▸ EXTRACT PROVIDED
•••

[GNC] A question on loans

Stephen M. Butler kg7je at arrl.net
Thu Nov 21 13:27:06 EST 2019


On 11/21/19 10:06 AM, Mark Phillips wrote:
> David,
>
> Thanks for your emails and explanations. What I am really looking for, is
> how to do this transaction:
>
> Increase the loan amount by $30,000 to bring it to the current value.
>
> I don't know where to put the offsetting entry for the $30,000. It does not
> go into checking, as I don't have a windfall of $30K in the checking
> account or against the Condo asset, nor in an expense account. So where
> does it go?
>
> Mark


I'm trying to remember your earlier email on this.  I think you said you
consolidated some debts.  Was that 30K worth?

Some other areas that would be expenses:

1.  Is some of that interest that you paid?  That would be an expense
item and would not reduce your loan balance.  Perhaps you put the entire
payment against the loan when part of it was to pay the interest.

2.  Escrow account?  My monthly payment includes an amount that goes to
another asset account for Mortgage Escrow.  Out of that the pay the
property taxes and insurance.  When they pay those, then it would be an
expense for you but would reduce the Mortgage Escrow instead of the
loan.  Perhaps you booked escrow against the loan and erroneously
reduced your loan amount.

3.  Fees -- did the consolidation cost you some fees that were added to
the loan balance.  Those should be booked as expenses.

4.  Is there a HELOC involved were you pulled some funds out?  That
would have increased your loan balance and the offset would depend on
what you did with those funds.

You need to figure out why the bank shows 30K more in funds due them
than you show in GnC.  Depending on what happened would indicate how
those funds should be booked.  Worst case you may have to book it
against equity for "unknown/unremembered items".

•••

▸ YOUR OBJECTIVE
Reproduce the mailing-list reply about the loan balance word for word, starting with "On 11/21/19 10:06" and going on through "the current value.".

•••

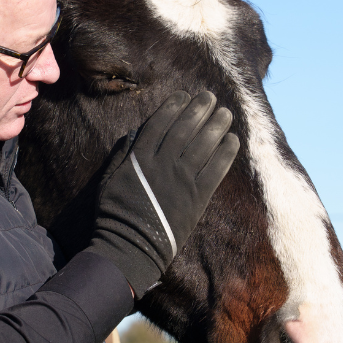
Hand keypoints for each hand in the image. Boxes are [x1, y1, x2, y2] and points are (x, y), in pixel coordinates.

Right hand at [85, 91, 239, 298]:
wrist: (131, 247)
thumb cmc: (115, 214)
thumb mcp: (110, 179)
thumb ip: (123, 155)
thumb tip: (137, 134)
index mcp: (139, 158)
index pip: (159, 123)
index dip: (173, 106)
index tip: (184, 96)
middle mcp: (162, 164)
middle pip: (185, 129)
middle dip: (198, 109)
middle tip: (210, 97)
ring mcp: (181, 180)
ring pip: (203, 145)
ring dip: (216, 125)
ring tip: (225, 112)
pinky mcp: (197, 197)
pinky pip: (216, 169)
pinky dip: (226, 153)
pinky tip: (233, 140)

•••

▸ ANSWER
On 11/21/19 10:06 AM, Mark Phillips wrote:
> David,
>
> Thanks for your emails and explanations. What I am really looking for, is
> how to do this transaction:
>
> Increase the loan amount by $30,000 to bring it to the current value.